A.D.D. pop: Short melody-centric songs with structures lacking repetition and whose arrangements change drastically as well as suddenly.

Debut EP I Can't Handle Change embodies all of these things -- it's a catchy album full of short songs (the album is only 15 minutes long), ideal for hanging out poolside.

Roar's themes are a bit darker than the music. Check out "Christmas Kids" and Evans' explanation of the song after the jump.

Evans says, "Music producer Phil Spector was said to have hidden his wife Ronnie's shoes so that she couldn't run away. He was rumored to have threatened his wife with a glass casket he kept in the house, saying that he would display her corpse in it if she attempted to escape. Spector was simultaneously writing and producing trite, catchy, pop songs for teens.

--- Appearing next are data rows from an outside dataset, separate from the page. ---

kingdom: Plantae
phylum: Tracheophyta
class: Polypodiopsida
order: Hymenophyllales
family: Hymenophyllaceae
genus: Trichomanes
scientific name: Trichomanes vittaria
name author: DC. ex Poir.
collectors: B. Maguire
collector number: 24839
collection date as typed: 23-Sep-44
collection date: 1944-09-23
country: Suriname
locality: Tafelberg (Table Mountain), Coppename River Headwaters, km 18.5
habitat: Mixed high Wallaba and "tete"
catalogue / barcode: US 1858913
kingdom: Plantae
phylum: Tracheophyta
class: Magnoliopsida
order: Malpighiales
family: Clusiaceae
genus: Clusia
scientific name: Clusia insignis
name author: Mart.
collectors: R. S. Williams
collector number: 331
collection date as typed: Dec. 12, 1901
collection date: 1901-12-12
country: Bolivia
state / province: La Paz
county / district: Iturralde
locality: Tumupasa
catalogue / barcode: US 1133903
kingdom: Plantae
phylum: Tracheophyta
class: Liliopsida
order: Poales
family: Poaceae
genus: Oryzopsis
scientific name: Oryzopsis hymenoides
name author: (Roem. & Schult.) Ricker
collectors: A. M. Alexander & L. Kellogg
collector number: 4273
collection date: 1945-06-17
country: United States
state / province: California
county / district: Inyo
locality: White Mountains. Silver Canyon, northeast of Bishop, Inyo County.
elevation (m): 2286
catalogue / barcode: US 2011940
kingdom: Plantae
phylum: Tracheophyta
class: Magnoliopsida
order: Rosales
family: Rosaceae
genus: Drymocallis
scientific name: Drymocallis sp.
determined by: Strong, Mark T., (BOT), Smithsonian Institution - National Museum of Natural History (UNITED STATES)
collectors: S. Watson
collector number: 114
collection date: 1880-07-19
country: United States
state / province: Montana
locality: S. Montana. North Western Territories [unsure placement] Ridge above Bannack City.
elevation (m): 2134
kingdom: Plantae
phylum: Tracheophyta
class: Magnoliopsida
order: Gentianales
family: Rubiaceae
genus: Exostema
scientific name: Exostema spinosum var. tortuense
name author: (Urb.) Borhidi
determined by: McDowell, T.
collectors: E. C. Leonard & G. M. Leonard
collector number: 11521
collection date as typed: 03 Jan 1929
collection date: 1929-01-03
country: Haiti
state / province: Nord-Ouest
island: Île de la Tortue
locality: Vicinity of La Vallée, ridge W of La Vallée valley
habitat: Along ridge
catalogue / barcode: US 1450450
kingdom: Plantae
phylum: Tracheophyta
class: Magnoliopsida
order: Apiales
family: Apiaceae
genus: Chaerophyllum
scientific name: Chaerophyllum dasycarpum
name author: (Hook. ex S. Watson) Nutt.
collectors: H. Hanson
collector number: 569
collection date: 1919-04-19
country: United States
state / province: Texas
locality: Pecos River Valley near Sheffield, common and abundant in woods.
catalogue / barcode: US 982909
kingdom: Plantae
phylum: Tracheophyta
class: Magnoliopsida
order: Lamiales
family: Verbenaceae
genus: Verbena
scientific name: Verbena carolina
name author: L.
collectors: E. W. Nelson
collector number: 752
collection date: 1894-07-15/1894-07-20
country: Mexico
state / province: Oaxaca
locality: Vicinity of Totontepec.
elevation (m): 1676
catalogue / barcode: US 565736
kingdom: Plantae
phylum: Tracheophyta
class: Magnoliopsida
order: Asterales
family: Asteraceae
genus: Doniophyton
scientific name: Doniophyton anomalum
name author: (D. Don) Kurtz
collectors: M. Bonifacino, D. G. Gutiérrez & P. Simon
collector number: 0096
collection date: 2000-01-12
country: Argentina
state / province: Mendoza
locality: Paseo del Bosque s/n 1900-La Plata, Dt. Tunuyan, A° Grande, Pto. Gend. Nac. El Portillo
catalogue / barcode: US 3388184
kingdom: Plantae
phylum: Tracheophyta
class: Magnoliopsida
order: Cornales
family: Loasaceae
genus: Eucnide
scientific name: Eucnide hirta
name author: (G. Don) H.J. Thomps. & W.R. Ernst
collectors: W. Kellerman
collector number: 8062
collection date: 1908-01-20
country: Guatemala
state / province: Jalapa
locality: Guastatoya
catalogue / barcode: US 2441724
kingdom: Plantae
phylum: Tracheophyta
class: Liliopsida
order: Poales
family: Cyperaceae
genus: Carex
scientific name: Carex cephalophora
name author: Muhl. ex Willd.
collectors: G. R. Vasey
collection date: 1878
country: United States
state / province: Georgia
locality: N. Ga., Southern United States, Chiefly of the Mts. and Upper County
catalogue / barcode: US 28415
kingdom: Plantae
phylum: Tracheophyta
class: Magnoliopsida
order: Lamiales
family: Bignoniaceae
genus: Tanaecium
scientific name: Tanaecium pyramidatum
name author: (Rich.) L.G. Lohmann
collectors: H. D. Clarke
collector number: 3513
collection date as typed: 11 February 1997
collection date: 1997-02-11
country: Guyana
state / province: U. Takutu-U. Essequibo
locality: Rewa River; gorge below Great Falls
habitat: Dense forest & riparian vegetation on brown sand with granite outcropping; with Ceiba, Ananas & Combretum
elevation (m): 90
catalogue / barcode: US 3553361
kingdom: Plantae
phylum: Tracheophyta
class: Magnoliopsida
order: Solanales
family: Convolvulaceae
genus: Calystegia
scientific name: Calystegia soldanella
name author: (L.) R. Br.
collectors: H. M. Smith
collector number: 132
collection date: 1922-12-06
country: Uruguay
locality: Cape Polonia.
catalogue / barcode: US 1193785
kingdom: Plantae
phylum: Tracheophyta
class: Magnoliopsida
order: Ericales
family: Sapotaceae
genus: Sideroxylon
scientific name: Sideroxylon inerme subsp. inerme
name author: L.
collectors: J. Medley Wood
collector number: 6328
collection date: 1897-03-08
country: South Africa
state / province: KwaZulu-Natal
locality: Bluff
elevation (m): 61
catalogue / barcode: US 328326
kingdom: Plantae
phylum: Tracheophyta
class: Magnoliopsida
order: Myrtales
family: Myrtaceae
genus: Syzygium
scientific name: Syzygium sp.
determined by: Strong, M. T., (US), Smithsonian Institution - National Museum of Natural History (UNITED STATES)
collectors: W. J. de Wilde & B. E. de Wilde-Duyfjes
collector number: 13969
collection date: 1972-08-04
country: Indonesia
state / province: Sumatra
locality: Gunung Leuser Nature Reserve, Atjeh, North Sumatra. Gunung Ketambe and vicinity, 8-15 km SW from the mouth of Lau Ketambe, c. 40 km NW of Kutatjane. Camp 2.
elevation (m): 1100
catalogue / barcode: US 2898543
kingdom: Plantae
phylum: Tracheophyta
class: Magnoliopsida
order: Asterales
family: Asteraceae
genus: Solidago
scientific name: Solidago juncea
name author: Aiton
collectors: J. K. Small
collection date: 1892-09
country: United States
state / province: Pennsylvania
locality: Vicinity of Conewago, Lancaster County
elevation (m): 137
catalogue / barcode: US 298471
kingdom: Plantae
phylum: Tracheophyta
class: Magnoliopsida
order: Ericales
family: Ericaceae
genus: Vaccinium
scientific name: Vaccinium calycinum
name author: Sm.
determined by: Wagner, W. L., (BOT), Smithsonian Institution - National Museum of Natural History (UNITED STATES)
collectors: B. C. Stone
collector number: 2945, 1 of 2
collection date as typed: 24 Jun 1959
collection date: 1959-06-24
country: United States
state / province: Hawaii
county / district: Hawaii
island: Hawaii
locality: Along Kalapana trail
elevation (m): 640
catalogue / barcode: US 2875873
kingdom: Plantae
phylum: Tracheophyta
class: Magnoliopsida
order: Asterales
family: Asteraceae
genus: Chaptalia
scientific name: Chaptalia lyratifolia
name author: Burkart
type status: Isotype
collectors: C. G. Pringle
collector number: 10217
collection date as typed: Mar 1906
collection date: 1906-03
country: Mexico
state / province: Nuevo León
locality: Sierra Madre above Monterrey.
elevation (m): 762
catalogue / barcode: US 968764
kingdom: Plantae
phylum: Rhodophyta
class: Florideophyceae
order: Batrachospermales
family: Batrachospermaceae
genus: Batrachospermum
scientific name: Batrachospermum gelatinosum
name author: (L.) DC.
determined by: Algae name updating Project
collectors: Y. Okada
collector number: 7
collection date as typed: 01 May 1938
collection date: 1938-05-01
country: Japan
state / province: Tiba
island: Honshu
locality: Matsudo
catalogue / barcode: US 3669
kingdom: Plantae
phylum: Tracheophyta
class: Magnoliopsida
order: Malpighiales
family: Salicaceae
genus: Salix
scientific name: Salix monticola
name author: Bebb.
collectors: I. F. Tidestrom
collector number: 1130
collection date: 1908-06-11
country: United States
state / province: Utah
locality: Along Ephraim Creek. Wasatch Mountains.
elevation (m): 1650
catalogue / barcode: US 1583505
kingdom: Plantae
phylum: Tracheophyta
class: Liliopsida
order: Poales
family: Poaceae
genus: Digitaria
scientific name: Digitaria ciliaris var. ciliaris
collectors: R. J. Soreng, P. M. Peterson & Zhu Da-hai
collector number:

Pop music, by definition, is so ubiquitous and easily consumed that it can be hastily digested as banal or innocuous. When taking Spector's abusive, possessive behavior into account, the lyrics of '60s pop songs can begin to feel dark, insincere, and even sinister. I found a lot of common themes in pop from that era. One recurring theme was that of women being dependent upon a man or relationship to feel valuable and loved. Phil Spector is rumored to have forced his wife to watch Citizen Kane in the hopes that she would realize she'd be nothing without him. To me, the dichotomy between the Spectors' relationship and the music they created offers the following beautiful, albeit tragic, illustration:

All the quaint, romantic notions of love that '60s pop music has given us, do not
adequately prepare hearts and minds for the often brutal reality of human relationships.
Seriously, though, don't listen to me because I have no idea what I'm talking about."